The vast majority of women diagnosed with early stage breast cancer today can expect to become long-term survivors, not casualties of the disease, according to research published Tuesday in The British Medical Journal.
For those diagnosed with breast cancer, the risk of dying is highest during the first five years after diagnosis. That risk has fallen from 14% in the 1990s to 5% today, a “substantial” improvement, the authors reported. What’s more, 60% of those diagnosed between 2010 and 2015 had a five-year mortality risk as low as 3%.
The findings are “good news for the great majority of women diagnosed with early breast cancer today because their prognosis has improved so much,” the authors said in a news release about the study.
Conclusions were drawn from the data of more than half a million English women diagnosed with early invasive breast cancer from 1993 through 2015. All were treated with surgery, and follow-up data was gathered in 2020.
Why breast cancer deaths are declining
The biology of the disease may have changed over the two decades the study took place due to hormonal changes tied to obesity, the use of hormone replacement therapy, and reproductive factors, the authors noted.

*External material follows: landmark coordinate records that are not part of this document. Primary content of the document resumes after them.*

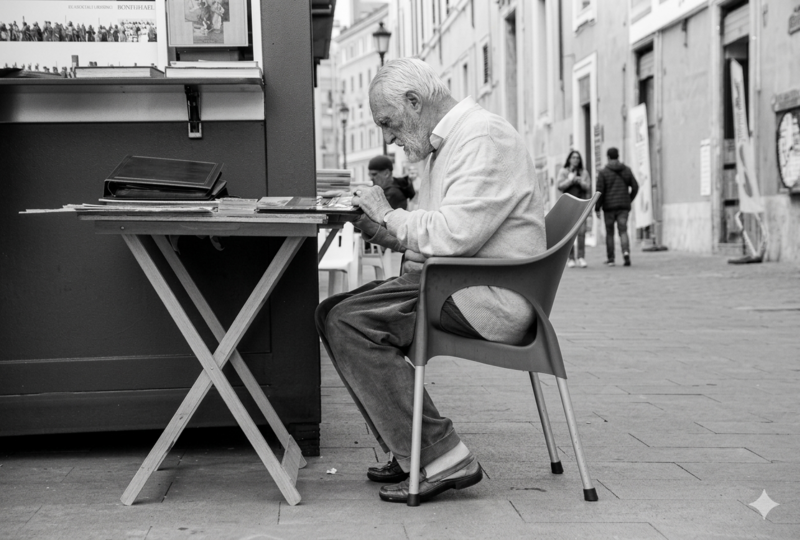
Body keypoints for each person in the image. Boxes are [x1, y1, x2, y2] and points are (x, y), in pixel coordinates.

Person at [315, 58, 547, 504]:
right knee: (331, 313)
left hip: (487, 297)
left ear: (415, 102)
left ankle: (443, 456)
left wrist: (388, 213)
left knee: (350, 322)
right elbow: (441, 236)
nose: (388, 137)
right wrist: (381, 229)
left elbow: (452, 235)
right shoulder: (452, 143)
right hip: (461, 282)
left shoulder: (484, 137)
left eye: (389, 122)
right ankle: (410, 449)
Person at [595, 147, 639, 267]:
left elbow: (600, 191)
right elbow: (635, 186)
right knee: (623, 230)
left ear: (608, 157)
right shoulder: (626, 170)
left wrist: (597, 208)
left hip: (609, 207)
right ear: (618, 156)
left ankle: (611, 259)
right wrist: (629, 199)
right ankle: (625, 253)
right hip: (623, 207)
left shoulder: (603, 172)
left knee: (610, 233)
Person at [557, 150, 591, 268]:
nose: (576, 159)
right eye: (573, 157)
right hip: (568, 206)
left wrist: (580, 181)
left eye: (578, 158)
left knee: (581, 233)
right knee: (569, 234)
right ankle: (570, 258)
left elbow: (588, 186)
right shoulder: (564, 171)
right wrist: (570, 180)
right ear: (569, 159)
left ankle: (581, 257)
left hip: (581, 205)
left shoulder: (584, 172)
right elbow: (559, 186)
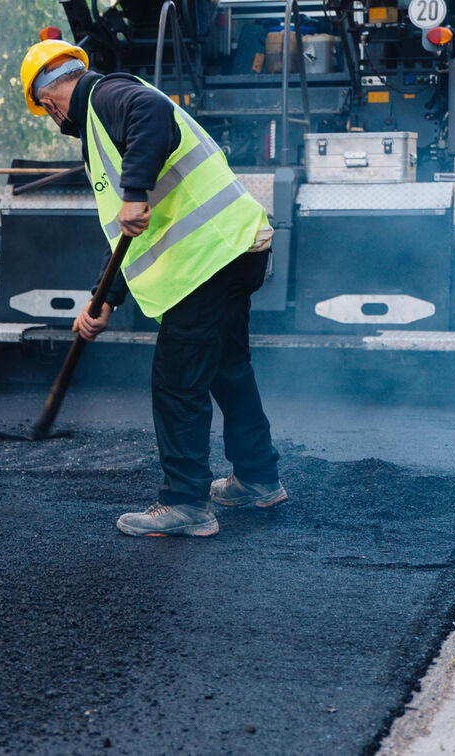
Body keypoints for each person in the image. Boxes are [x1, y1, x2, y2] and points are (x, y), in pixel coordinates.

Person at [20, 36, 286, 537]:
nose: (58, 125)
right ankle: (257, 478)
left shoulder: (106, 96)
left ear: (50, 101)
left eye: (49, 115)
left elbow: (154, 112)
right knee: (228, 369)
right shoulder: (103, 120)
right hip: (234, 249)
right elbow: (127, 233)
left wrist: (135, 192)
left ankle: (185, 503)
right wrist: (104, 300)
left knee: (177, 382)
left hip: (208, 261)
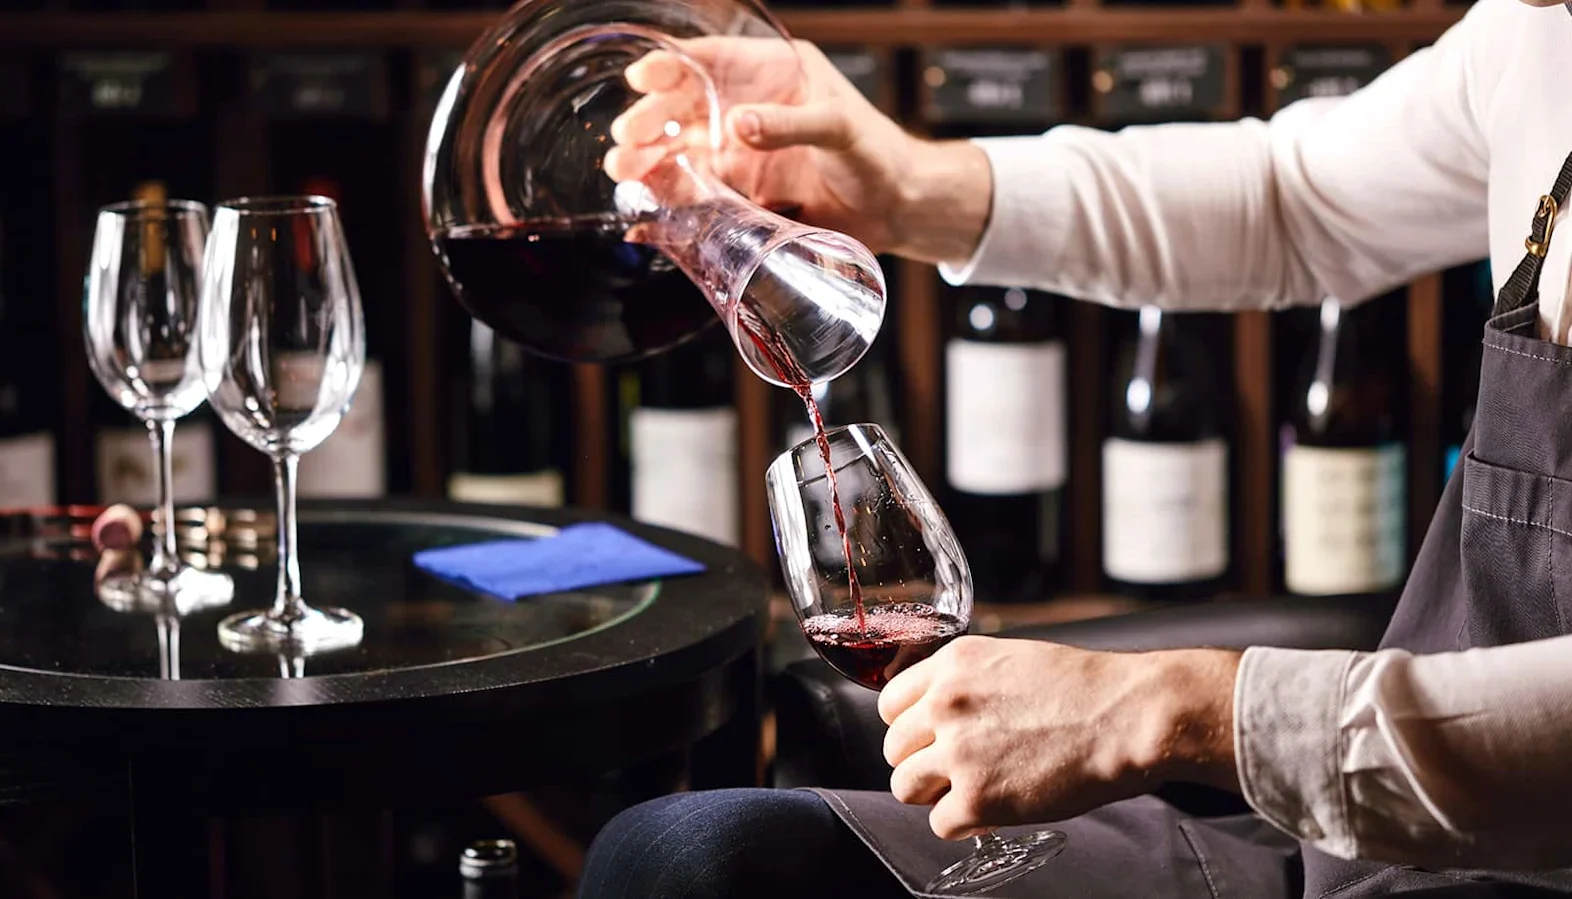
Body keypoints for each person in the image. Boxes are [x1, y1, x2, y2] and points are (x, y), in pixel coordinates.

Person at [580, 0, 1572, 896]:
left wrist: (1175, 707)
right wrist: (903, 181)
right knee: (682, 856)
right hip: (1365, 845)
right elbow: (1292, 194)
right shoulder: (1535, 32)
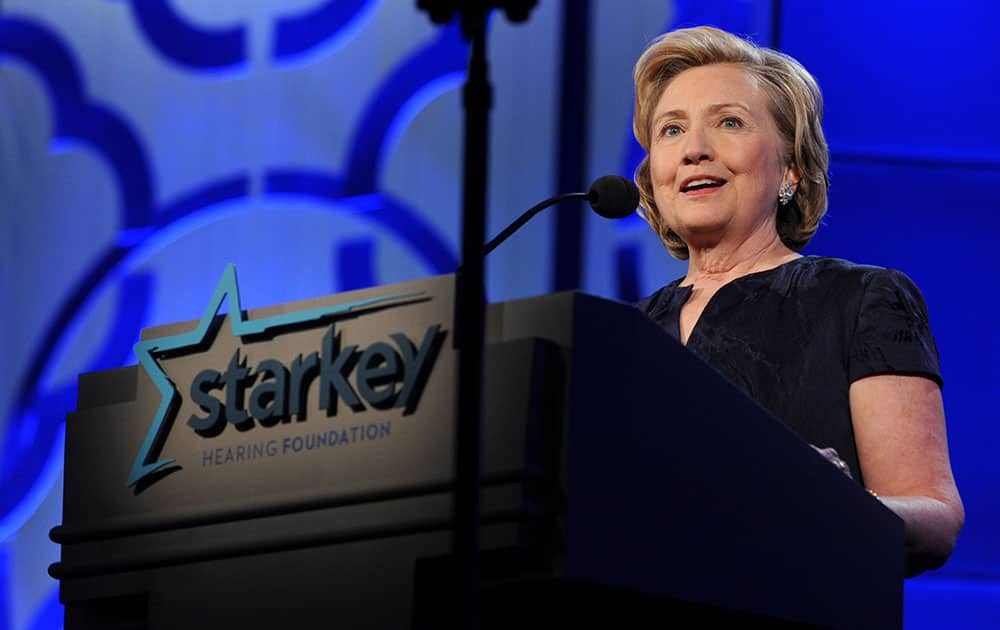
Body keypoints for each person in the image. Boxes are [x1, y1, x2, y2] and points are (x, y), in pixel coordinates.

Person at [632, 26, 963, 577]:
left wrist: (819, 496)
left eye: (729, 122)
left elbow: (935, 518)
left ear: (790, 169)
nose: (693, 150)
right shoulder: (624, 334)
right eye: (671, 131)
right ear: (655, 178)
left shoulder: (862, 300)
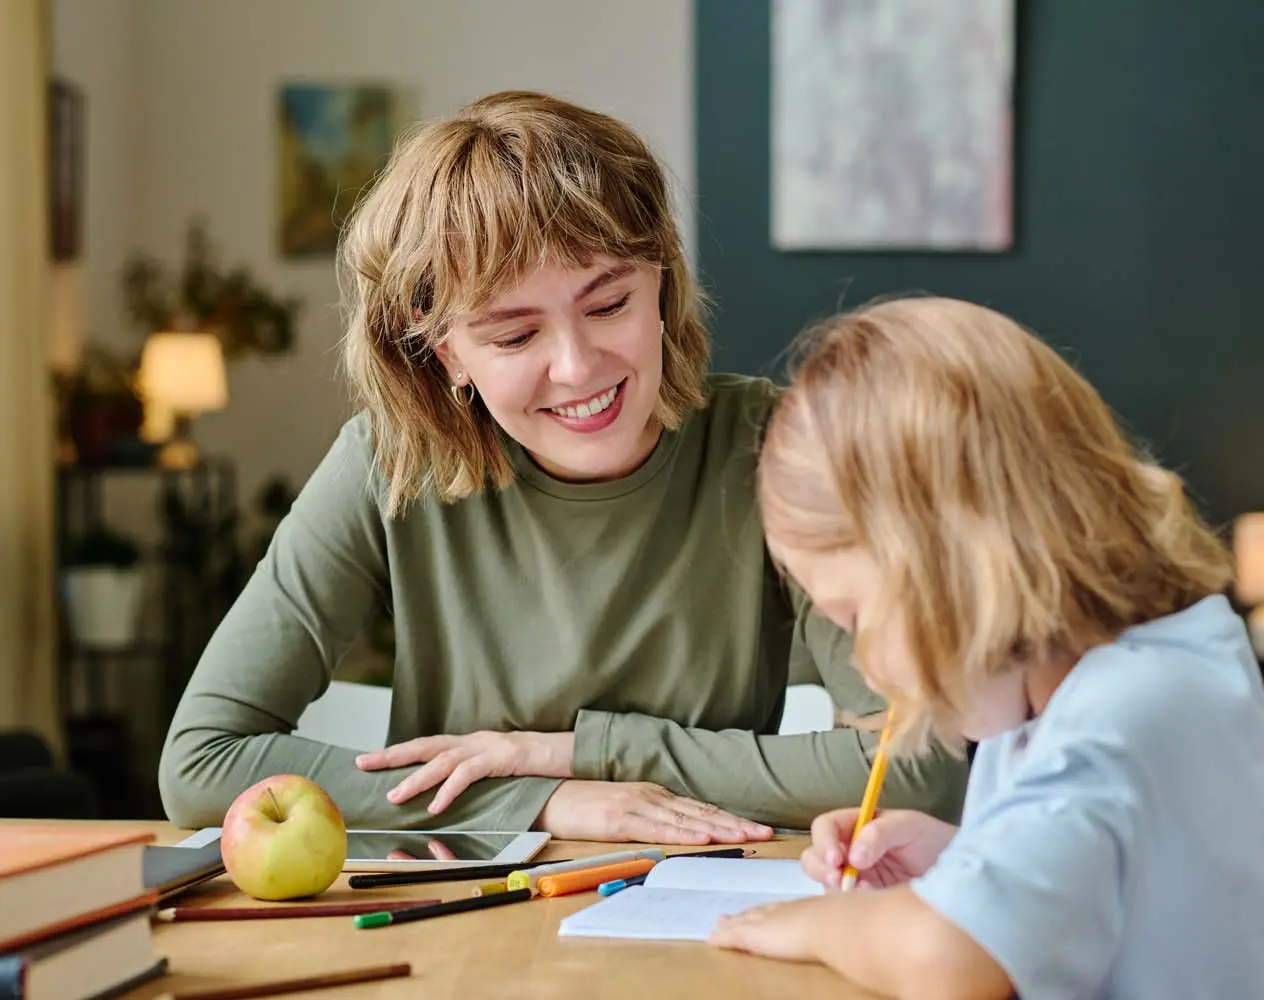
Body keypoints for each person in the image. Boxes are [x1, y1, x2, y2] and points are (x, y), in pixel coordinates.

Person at [156, 92, 968, 845]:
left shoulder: (778, 445)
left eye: (609, 304)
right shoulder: (386, 463)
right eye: (514, 337)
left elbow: (916, 771)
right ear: (446, 352)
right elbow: (201, 765)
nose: (578, 368)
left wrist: (576, 753)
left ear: (661, 286)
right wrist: (540, 801)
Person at [709, 297, 1264, 1000]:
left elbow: (950, 963)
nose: (863, 665)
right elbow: (1120, 885)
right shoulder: (1126, 672)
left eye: (854, 619)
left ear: (957, 558)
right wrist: (961, 864)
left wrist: (827, 925)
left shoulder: (1121, 711)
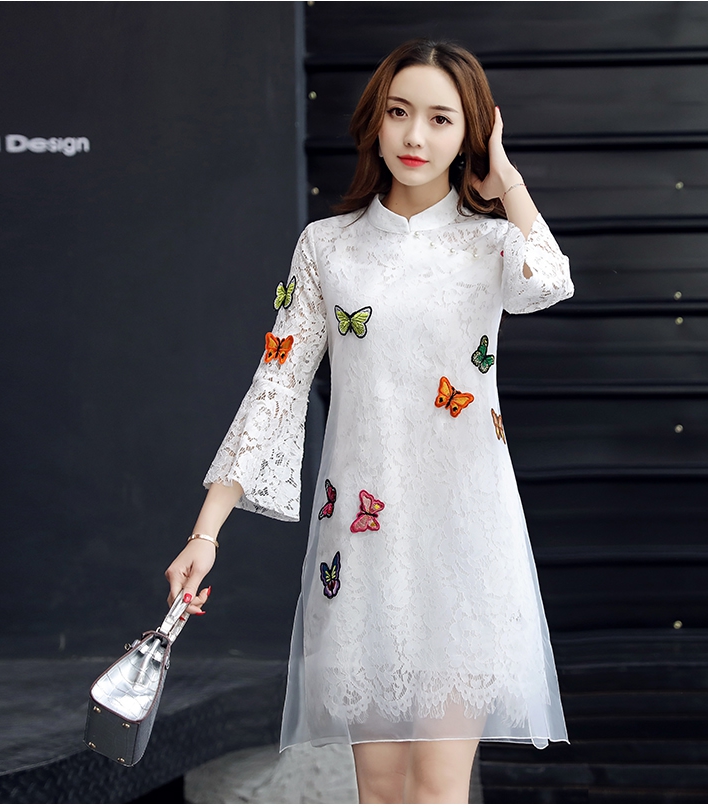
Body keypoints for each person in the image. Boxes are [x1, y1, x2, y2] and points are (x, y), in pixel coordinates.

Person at [166, 39, 574, 804]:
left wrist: (506, 180)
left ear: (472, 132)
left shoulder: (493, 243)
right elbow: (276, 386)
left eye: (441, 119)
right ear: (374, 122)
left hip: (465, 540)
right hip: (361, 543)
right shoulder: (328, 247)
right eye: (399, 112)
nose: (415, 136)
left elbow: (549, 283)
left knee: (438, 791)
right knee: (380, 793)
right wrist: (205, 533)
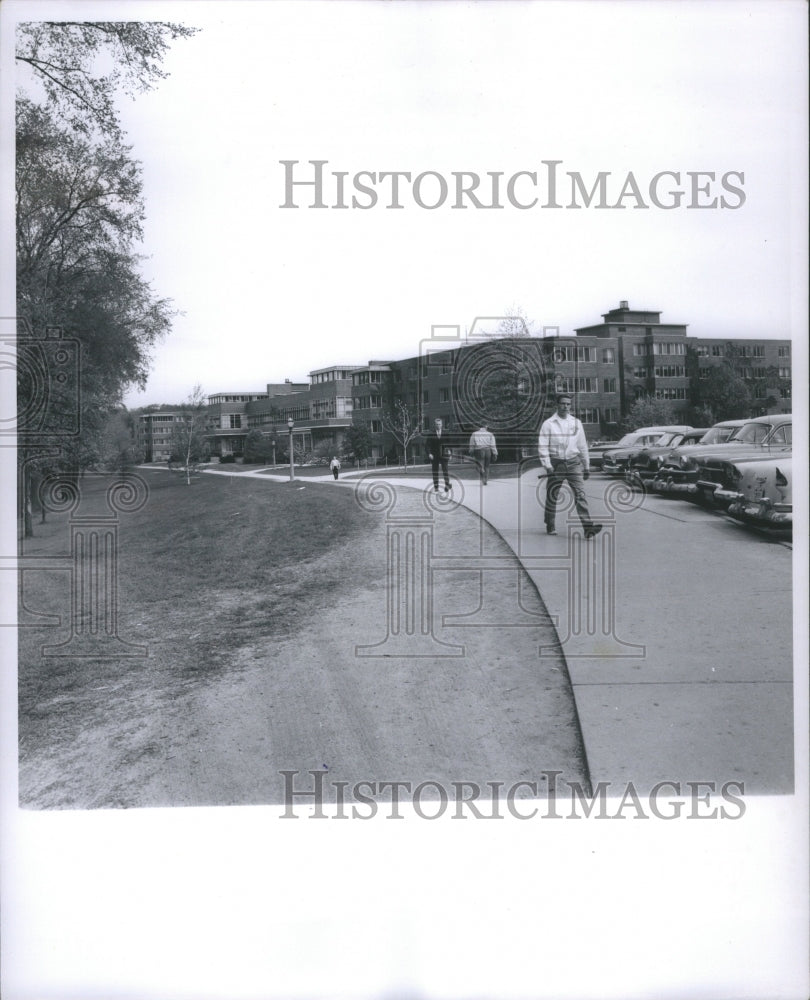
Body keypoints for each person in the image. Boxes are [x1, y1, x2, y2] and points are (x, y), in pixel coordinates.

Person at [538, 393, 602, 538]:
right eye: (563, 404)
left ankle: (588, 528)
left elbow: (582, 445)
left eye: (568, 404)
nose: (565, 406)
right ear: (557, 405)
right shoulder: (548, 424)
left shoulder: (576, 423)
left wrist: (586, 466)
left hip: (574, 463)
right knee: (552, 495)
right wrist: (548, 466)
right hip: (556, 463)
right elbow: (542, 446)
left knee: (580, 495)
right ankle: (550, 524)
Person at [426, 417, 452, 492]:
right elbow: (427, 445)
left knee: (445, 471)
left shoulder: (446, 433)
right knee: (435, 471)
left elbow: (449, 444)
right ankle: (436, 487)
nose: (438, 425)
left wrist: (450, 452)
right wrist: (429, 453)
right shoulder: (431, 434)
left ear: (442, 425)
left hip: (444, 455)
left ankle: (447, 485)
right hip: (435, 455)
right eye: (437, 424)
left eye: (439, 424)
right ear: (435, 425)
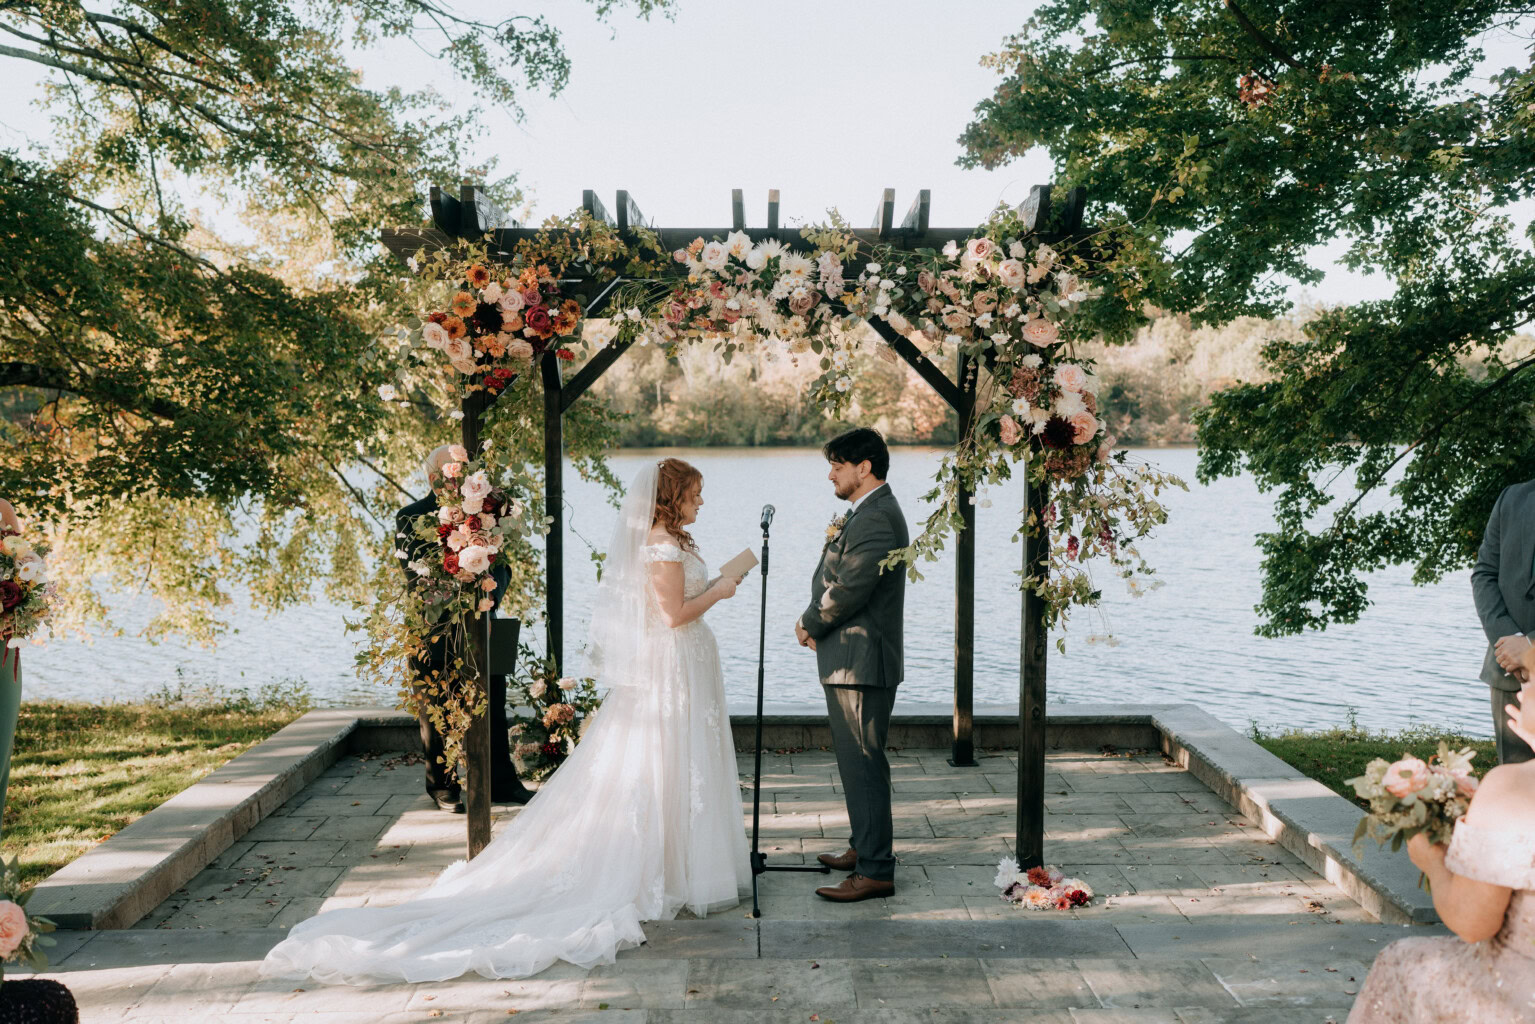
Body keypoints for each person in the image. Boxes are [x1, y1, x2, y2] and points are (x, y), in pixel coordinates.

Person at [262, 457, 750, 984]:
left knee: (679, 761)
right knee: (661, 758)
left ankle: (677, 860)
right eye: (694, 494)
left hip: (686, 665)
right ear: (670, 497)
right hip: (672, 666)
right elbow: (673, 614)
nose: (700, 503)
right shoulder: (659, 544)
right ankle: (658, 868)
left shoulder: (669, 541)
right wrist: (720, 590)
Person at [1347, 665, 1535, 1021]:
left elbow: (1473, 923)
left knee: (1400, 962)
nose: (1521, 690)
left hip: (1519, 996)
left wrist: (1433, 863)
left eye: (1530, 678)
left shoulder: (1512, 788)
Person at [795, 428, 908, 903]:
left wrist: (809, 622)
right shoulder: (865, 512)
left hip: (862, 663)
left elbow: (850, 588)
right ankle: (864, 849)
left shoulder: (878, 518)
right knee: (855, 763)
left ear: (864, 468)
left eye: (838, 465)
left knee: (864, 764)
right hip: (850, 659)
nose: (831, 473)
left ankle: (877, 870)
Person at [396, 446, 531, 812]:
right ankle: (443, 788)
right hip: (433, 629)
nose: (456, 480)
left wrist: (486, 594)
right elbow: (415, 577)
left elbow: (503, 569)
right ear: (432, 477)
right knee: (436, 705)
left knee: (492, 704)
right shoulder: (409, 517)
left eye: (460, 473)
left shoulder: (487, 514)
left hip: (483, 623)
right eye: (449, 474)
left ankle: (500, 782)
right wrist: (461, 585)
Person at [1471, 479, 1535, 763]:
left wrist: (1531, 647)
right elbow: (1484, 573)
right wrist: (1508, 642)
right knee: (1516, 789)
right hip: (1509, 675)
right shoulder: (1512, 498)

The development of new therapies and the more precise targeting of interventions like surgery and radiotherapy “undoubtedly” contributed to the decrease in mortality during the study, they added.
U.S. cancer deaths have been on the decline for more than three decades—and stayed on the decline, even with the pandemic raging, according to a report released in January from the American Cancer Society.
While American cancer deaths have dropped by a third since 1991, breast cancer diagnoses have risen slowly—by about 0.5% per year—since the mid-2000s, due in part to declines in the fertility rate and increases in obesity, according to the report.